Classification – Impacts of Choosing Different Loss Functions

classificationloss-functionsmachine learningoptimization

We know that some objective functions are easier to optimize and some are hard. And there are many loss functions that we want to use but hard to use, for example 0-1 loss. So we find some proxy loss functions to do the work. For example, we use hinge loss or logistic loss to "approximate" 0-1 loss.

Following plot is coming from Chris Bishop's PRML book. The Hinge Loss is plotted in blue, the Log Loss in red, the Square Loss in green and the 0/1 error in black.

enter image description here

I understand the reason we have such design (for hinge and logistic loss) is we want the objective function to be convex.

By looking at hinge loss and logistic loss, it penalize more on strongly misclassified instances, and interestingly, it also penalize correctly classified instances if they are weakly classified. It is a really strange design.

My question is what are the prices we need to pay by using different "proxy loss functions", such as hinge loss and logistic loss?

Best Answer

Some of my thoughts, may not be correct though.

I understand the reason we have such design (for hinge and logistic loss) is we want the objective function to be convex.

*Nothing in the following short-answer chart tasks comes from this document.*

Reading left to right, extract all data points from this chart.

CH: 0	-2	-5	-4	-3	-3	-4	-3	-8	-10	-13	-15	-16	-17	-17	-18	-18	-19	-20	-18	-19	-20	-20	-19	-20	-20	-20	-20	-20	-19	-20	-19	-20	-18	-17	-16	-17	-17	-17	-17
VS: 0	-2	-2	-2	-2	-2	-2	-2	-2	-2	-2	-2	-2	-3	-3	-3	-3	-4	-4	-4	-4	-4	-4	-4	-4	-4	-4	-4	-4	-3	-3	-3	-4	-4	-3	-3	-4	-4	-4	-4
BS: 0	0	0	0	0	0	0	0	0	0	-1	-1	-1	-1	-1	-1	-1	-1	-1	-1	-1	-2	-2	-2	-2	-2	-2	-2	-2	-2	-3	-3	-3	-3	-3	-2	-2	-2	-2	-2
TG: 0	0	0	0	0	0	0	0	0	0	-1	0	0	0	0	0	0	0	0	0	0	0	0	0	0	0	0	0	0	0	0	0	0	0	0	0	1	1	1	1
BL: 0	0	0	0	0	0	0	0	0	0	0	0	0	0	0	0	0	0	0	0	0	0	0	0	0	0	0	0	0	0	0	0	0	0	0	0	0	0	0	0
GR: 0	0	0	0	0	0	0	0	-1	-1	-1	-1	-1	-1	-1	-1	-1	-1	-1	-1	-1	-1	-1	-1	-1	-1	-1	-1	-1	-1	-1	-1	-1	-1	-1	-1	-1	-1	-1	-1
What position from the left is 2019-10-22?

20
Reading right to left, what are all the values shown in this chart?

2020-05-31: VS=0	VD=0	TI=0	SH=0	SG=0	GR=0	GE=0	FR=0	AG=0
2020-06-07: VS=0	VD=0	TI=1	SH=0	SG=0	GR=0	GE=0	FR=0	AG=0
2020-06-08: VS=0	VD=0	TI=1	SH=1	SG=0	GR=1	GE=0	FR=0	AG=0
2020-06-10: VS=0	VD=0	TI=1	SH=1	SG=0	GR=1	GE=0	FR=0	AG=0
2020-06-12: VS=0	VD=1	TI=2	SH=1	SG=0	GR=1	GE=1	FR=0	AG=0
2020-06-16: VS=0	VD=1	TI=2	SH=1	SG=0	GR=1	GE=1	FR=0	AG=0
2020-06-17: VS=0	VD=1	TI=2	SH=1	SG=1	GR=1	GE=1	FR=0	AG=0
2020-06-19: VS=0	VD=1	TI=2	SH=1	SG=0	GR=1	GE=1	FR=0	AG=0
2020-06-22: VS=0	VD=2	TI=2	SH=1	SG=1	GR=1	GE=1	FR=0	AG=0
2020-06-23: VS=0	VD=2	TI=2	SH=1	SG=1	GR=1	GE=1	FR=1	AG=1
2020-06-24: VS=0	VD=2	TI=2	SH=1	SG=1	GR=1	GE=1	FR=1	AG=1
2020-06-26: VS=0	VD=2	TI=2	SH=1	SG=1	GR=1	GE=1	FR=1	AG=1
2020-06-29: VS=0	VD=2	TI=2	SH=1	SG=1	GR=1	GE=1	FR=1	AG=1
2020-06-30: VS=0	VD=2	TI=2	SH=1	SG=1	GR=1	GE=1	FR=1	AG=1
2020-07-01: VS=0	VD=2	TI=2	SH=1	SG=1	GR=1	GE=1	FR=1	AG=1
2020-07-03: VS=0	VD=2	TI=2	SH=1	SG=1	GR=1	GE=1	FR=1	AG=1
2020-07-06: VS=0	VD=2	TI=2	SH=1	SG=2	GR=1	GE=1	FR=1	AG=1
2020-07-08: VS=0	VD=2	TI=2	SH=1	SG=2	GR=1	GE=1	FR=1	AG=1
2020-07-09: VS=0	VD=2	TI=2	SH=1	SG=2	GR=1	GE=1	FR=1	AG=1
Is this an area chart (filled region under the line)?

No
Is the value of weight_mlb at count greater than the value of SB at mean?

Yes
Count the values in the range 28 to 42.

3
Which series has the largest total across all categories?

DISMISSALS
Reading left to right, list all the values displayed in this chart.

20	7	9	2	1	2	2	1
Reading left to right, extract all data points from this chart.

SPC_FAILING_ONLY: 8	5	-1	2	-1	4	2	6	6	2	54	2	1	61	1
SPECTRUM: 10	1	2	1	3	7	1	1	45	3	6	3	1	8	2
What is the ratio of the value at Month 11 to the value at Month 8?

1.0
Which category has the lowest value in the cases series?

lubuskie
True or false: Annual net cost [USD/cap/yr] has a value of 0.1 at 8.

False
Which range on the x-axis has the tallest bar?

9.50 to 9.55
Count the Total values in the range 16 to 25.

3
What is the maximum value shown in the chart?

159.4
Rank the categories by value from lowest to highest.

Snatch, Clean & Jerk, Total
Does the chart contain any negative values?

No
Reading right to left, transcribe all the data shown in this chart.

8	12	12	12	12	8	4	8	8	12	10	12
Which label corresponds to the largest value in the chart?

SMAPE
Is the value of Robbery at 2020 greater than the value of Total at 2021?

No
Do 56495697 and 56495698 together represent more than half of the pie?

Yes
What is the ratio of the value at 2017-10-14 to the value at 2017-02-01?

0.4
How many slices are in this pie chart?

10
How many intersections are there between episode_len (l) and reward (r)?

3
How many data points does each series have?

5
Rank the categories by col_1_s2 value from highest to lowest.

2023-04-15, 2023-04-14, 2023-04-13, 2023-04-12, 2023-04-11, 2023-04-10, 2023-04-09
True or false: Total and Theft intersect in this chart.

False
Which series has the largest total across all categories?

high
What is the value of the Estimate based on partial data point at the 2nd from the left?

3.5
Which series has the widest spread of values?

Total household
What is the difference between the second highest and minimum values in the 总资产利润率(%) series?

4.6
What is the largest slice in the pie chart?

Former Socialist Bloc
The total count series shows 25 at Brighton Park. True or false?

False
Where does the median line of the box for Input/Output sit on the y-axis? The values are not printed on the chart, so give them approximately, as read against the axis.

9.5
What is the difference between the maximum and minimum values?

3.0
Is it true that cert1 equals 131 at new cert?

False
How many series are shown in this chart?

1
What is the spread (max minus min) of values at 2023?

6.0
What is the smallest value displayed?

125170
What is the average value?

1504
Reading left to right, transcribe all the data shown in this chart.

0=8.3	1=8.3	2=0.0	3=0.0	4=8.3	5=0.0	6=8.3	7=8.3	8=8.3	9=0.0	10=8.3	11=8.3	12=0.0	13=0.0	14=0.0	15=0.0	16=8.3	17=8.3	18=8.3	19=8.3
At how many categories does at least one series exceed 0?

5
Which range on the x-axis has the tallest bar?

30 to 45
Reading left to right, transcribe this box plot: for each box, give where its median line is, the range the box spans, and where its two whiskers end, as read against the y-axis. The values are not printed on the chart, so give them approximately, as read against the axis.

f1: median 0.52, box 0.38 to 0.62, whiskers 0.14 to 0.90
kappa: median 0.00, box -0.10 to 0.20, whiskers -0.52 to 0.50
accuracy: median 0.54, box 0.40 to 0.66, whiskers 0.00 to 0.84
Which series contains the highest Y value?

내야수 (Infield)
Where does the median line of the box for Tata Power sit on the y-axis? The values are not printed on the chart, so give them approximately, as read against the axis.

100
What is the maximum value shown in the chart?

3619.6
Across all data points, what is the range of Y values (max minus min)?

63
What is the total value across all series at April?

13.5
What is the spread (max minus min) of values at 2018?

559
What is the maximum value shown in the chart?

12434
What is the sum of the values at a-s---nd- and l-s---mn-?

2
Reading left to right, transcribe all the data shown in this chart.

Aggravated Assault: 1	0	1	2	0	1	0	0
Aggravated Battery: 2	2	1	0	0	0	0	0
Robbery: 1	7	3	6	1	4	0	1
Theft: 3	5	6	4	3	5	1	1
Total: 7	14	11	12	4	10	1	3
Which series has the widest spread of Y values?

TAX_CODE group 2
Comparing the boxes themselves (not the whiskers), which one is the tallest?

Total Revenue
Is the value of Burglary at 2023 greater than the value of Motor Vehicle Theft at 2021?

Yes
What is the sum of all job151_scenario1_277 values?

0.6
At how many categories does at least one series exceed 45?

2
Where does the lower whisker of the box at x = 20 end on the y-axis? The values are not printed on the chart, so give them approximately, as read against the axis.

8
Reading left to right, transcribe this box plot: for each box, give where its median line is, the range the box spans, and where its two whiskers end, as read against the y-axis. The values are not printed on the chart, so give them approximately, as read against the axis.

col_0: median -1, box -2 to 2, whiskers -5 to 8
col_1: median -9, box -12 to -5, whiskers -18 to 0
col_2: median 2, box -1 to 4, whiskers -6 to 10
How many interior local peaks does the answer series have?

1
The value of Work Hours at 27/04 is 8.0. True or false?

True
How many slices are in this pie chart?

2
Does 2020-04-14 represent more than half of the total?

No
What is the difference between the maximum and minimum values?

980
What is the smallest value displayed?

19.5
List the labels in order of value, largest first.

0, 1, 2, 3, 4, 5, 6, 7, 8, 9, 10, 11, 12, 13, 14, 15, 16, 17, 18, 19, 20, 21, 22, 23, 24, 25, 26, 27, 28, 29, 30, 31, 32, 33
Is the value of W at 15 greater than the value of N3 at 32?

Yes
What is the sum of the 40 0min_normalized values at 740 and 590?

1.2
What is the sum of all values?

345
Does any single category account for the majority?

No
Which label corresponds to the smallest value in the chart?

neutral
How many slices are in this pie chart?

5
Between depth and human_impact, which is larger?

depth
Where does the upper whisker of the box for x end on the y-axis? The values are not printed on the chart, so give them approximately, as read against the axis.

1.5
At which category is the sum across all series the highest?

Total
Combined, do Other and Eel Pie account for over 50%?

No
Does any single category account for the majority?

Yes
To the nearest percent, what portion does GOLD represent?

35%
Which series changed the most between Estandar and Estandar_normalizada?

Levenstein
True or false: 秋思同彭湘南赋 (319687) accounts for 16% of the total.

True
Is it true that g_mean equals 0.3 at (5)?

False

Convexity is surely a nice property, but I think the most important reason is we want the objective function to have non-zero derivatives, so that we can make use of the derivatives to solve it. The objective function can be non-convex, in which case we often just stop at some local optima or saddle points.

and interestingly, it also penalize correctly classified instances if they are weakly classified. It is a really strange design.

I think such design sort of advises the model to not only make the right predictions, but also be confident about the predictions. If we don't want correctly classified instances to get punished, we can for example, move the hinge loss (blue) to the left by 1, so that they no longer get any loss. But I believe this often leads to worse result in practice.

what are the prices we need to pay by using different "proxy loss functions", such as hinge loss and logistic loss?

IMO by choosing different loss functions we are bringing different assumptions to the model. For example, the logistic regression loss (red) assumes a Bernoulli distribution, the MSE loss (green) assumes a Gaussian noise.


Following the least squares vs. logistic regression example in PRML, I added the hinge loss for comparison. enter image description here

As shown in the figure, hinge loss and logistic regression / cross entropy / log-likelihood / softplus have very close results, because their objective functions are close (figure below), while MSE is generally more sensitive to outliers. Hinge loss does not always have a unique solution because it's not strictly convex.

enter image description here

However one important property of hinge loss is, data points far away from the decision boundary contribute nothing to the loss, the solution will be the same with those points removed.

The remaining points are called support vectors in the context of SVM. Whereas SVM uses a regularizer term to ensure the maximum margin property and a unique solution.